Now, what is inside the bracket is a geometric series with a common ratio, \(r=\frac{b}{7}\)

The formula is:

\(Sum=\frac{1}{1-r}=\frac{1}{1-\frac{b}{7}}=\frac{7}{7-b}\) (But, r has to be less than 1).

So:

\(b(\frac{7}{7-b})=1\), can you solve it from here?

Guest Jul 19, 2022

#2**0 **

Because it is converging to 1, therefore:

sumfor(n, 1, infinity, ((b)^n) / (7^n))==1

**b ==7 / 2 ==3.5**

Guest Jul 19, 2022

#3**0 **

The formula for the sum is \({s \over {1 - r}} \), where s is the starting term, and r is the common ratio.

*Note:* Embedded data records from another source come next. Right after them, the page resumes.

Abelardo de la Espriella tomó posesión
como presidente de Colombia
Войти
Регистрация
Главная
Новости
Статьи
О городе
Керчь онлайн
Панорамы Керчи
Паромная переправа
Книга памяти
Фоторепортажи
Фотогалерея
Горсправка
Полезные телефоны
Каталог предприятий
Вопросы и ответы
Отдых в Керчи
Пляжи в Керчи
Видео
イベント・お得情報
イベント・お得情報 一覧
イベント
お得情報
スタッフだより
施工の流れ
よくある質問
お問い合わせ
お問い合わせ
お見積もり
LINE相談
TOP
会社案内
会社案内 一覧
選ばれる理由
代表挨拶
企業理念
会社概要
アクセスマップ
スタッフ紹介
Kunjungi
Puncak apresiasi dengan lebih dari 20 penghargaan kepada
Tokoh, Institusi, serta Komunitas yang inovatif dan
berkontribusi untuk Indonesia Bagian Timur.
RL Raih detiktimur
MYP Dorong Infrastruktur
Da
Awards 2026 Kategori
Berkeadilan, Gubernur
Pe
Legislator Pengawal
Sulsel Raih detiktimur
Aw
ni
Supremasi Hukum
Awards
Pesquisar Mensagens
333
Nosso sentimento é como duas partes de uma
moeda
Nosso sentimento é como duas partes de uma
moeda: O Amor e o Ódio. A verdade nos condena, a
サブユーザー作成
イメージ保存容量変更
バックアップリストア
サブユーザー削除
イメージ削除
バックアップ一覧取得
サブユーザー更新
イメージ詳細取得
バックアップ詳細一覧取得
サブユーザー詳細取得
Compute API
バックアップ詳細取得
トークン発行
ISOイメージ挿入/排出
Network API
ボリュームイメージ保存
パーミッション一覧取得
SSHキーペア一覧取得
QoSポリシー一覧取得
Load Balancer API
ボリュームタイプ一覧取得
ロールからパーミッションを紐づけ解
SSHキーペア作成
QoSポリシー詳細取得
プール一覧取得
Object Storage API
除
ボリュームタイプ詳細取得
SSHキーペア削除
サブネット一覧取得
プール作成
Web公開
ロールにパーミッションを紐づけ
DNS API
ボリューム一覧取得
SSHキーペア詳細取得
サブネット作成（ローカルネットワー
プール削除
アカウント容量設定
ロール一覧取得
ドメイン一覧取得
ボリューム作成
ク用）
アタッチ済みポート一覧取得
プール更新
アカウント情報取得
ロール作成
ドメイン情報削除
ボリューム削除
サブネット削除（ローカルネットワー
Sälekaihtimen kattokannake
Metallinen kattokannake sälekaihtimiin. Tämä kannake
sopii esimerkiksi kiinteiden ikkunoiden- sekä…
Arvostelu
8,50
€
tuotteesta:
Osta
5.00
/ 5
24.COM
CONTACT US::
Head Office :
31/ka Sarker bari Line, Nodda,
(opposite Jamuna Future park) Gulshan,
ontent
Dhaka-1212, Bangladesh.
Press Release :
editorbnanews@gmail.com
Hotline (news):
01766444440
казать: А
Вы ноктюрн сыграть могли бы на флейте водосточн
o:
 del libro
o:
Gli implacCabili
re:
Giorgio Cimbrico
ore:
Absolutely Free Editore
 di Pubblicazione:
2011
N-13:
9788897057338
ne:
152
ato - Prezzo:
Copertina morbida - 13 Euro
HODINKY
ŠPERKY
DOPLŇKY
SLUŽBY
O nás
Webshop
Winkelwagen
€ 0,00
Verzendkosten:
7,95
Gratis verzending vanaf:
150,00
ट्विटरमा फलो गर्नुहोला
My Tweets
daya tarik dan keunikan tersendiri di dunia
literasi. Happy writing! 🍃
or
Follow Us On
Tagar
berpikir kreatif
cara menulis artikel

The starting term is \({b \over 7} \), and the common term is \({b \over 7}\). This means that we have the equation \({{b \over 7} \over {1 - {b \over 7}}} = 1\).

Solving for b, we find \(b = {7 \over 2} = \color{brown}\boxed{3.5}\)

BuilderBoi Jul 19, 2022